Why Sherrod Brown Is Wall Street's Biggest Nightmare In Washington DC
APWith the impending retirement of Sen. Tim Johnson (D-S.D.), a vacancy will open up at the top of the Senate Banking Committee – and Wall Street lobbyists are terrified that one raspy-voiced man from Ohio will step in to fill the post.
Ohio Democratic Sen. Sherrod Brown has kept a relatively low-profile since his election to the Senate in 2006. But behind-the-scenes, he has built up a reputation as biggest bank-buster in the Democratic Party, superseding even Massachusetts' Sen. Elizabeth Warren as the top bogeyman for financial industry lobbyists.
Since the passage of the Dodd-Frank financial reform bill, Brown has become the leading voice in the Senate calling for breaking up big banks, introducing legislation in the last Congress that would have ensured that no bank held more than 10 percent of total insured deposits and capped non-deposit liabilities at 2 percent of GDP.
In practice, that measure would have forced the six biggest banks — Bank of America, JPMorgan Chase, Citigroup, Wells Fargo, Goldman Sachs, and Morgan Stanley — to shrink significantly, effectively putting an end to financial institutions that are "Too Big To Fail."
"The largest banks are in fact too big to fail, they are too complex to manage, and they are certainly too complicated to regulate," Brown said in a recent interview with Business Insider. "They continue to jeopardize our financial system because of their size, their complexity, their interconnectedness. And they also have advantages in capital markets over other banks, so limiting their non-deposit liabilities would make the whole system more competitive."
And while Brown's last attempt at ending Too Big To Fail gained little traction in Congress, — just three Republican voted for the amendment out of 33 votes total — the Ohio Democrat has not given up.
This year, he's teamed up with Louisiana Republican Sen. David Vitter to craft similar legislation, and says that, so far, 10 Republican lawmakers have gotten on board.
Brown sees this fresh, bipartisan support as indication that the tides are turning on Wall Street's biggest banks.

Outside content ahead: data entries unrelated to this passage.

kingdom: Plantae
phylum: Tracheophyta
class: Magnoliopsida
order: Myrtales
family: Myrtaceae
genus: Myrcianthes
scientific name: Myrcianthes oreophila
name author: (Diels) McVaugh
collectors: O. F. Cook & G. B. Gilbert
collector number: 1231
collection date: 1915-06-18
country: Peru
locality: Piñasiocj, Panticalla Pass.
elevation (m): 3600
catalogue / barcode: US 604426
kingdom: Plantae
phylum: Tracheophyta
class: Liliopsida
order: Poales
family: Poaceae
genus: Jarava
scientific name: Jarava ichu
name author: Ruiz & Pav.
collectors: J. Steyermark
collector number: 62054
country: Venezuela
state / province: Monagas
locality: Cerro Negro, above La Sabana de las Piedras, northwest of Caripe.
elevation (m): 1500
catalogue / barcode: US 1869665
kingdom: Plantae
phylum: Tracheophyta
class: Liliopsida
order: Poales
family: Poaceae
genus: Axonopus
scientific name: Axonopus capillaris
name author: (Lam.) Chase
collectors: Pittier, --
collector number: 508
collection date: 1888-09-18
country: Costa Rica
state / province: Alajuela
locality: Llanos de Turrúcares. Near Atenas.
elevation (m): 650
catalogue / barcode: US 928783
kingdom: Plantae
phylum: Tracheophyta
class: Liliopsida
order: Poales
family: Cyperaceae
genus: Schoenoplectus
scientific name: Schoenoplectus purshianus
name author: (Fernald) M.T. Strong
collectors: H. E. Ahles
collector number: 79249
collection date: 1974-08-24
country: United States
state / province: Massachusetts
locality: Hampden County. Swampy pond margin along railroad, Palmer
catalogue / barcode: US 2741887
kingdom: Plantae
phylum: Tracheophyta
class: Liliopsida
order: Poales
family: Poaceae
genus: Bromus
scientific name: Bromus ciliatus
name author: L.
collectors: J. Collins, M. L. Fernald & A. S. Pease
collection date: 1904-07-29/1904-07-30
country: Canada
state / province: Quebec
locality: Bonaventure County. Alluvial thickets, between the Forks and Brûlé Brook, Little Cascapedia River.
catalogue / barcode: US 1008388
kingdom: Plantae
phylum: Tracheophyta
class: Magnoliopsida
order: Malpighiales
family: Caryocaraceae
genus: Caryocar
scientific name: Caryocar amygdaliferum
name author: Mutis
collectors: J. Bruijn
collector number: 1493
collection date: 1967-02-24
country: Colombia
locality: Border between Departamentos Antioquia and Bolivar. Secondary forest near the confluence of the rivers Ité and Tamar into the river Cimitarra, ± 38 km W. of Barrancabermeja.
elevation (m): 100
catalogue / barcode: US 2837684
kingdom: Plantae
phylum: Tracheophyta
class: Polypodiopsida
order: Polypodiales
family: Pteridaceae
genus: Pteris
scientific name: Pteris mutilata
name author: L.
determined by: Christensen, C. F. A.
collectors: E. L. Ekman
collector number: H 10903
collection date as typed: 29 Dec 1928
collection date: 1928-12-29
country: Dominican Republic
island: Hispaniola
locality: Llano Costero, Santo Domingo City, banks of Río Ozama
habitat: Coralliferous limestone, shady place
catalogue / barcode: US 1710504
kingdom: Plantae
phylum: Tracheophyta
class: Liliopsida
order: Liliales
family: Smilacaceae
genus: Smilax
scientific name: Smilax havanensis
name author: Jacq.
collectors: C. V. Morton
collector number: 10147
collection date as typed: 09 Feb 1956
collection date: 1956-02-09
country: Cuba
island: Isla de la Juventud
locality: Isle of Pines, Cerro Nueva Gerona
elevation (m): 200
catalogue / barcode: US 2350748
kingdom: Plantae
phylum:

"I think the momentum has been building in the last year," Brown said. "You're seeing writers as varied as George Will and Gretchen Morgenson of the New York Times to people like Jon Huntsman and [former FDIC Chair] Sheila Bair, who have come out of Republican politics, and Fed Governors like Richard Fisher [president of the Dallas Fed] and Dan Tarullo – a host of people who have been very serious thinkers about these things — realize that this is a significant problem in the financial system." "There has been more progress over the last year than any of us thought was possible," he added. But Brown admits that he is up against some powerful foes — and they have a vested interest in keeping the Banking Committee gavel out of the Ohioan's hands. "These banks are not just powerful in the marketplace, they are also politically powerful," Brown said. "That's why it doesn't come easy – because of their political power with agencies, with Congress, all of that." Unlike some of his Senate colleagues, Brown has avoided political grandstanding. He rarely appears on the Sunday talk shows, and most people outside of Ohio probably wouldn't recognize his face. But therein, perhaps, lies his political power. Senate staffers on both sides of the aisles readily admit that Brown is affable, and generally well-liked around the Hill — a fact which makes it difficult for Wall Street lobbyists to turn him into a political lightning rod as the Senate leadership works out who will succeed Johnson. "I'm just building the coalition here fairly quietly," Brown said. "It's not an issue that people rally around so much — breaking up the banks, limiting their liabilities, that's not something that excites people particularly. But I think it will. We're seeing intellectual and political support growing, and I think we'll continue to see that." "I'll keep speaking out about it," he promised. "I think the issues here are serious, they're of substance, and there's just so much more support here than there was three years ago."